My neighbor is one of a kind. She is always in a tearing hurry-she will be banging on the door instead of ringing the bell.She will tell me to keep her house keys but not reveal it to the maid as she believes that the maid may be tempted to pick up some stuff from the house when nobody is there.

She told me about investing in a flat nearby & after learning that I went & enquired there,she went about telling all that I have also booked a flat there.This after she had sworn me to secrecy about her investment in that place.She will come & talk to me even though she notices I am on the phone & even when I have guests.

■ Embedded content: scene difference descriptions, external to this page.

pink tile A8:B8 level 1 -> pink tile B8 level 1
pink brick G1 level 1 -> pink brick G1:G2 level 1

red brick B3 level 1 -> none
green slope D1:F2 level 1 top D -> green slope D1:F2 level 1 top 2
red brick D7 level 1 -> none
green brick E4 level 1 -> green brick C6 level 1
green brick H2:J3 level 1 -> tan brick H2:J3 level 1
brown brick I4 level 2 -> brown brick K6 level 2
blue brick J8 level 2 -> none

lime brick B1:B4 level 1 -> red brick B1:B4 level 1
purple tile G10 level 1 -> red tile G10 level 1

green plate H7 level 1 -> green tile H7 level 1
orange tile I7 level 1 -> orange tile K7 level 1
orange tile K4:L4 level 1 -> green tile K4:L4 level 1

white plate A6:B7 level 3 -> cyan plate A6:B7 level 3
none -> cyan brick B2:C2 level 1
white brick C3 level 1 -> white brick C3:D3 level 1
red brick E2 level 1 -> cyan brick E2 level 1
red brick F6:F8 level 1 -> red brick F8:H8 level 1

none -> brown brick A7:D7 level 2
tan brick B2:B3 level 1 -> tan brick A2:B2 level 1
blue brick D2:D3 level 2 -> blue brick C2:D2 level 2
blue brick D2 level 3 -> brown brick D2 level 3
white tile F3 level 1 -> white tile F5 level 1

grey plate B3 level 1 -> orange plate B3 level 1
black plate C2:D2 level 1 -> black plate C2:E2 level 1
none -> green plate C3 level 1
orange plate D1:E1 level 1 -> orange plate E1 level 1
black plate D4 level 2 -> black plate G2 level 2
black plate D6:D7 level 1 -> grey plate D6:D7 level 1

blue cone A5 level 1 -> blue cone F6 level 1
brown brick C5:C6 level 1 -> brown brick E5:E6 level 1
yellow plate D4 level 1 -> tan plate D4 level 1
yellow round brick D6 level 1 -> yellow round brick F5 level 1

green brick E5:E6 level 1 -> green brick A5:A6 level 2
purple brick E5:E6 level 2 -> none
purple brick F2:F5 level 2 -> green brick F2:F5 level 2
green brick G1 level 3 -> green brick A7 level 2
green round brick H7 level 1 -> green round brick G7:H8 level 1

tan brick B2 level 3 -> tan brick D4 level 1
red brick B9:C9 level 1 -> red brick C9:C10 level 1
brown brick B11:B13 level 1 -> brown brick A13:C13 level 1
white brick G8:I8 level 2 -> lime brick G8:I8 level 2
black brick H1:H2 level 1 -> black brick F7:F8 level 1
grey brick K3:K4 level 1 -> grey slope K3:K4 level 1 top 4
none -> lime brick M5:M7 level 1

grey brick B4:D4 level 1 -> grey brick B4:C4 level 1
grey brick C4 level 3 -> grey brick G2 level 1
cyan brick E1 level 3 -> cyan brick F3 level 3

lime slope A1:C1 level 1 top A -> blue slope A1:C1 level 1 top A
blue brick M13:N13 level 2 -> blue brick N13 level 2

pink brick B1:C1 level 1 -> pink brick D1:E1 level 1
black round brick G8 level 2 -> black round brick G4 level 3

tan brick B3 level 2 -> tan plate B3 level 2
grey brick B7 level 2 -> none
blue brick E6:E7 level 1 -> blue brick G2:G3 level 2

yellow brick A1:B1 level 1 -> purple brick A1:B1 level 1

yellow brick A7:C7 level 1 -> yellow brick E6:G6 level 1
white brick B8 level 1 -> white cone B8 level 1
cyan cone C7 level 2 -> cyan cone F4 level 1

So yesterday,when I heard the banging of my door,I got irritated.I had just started saying my prayers.I reluctantly got up & opened the door.It was my neighbour.She had a plate of flowers -hibiscus,dhruva( green grass cuttings ) & other flowers.She smiled & said ,"Here,this is for your Mangalwar Ganpati puja.We had got this from our factory garden for my daughter's Ganpati puja for today.Take the flowers & return the plate now."I emptied the plate & returned it to her.She took the plate & was gone.

As for me,I asked for forgiveness when I prayed.How often have I judged people & have been proved wrong but I still persist.Hopefully,this incident will make me accept people as they are with their virtues etal.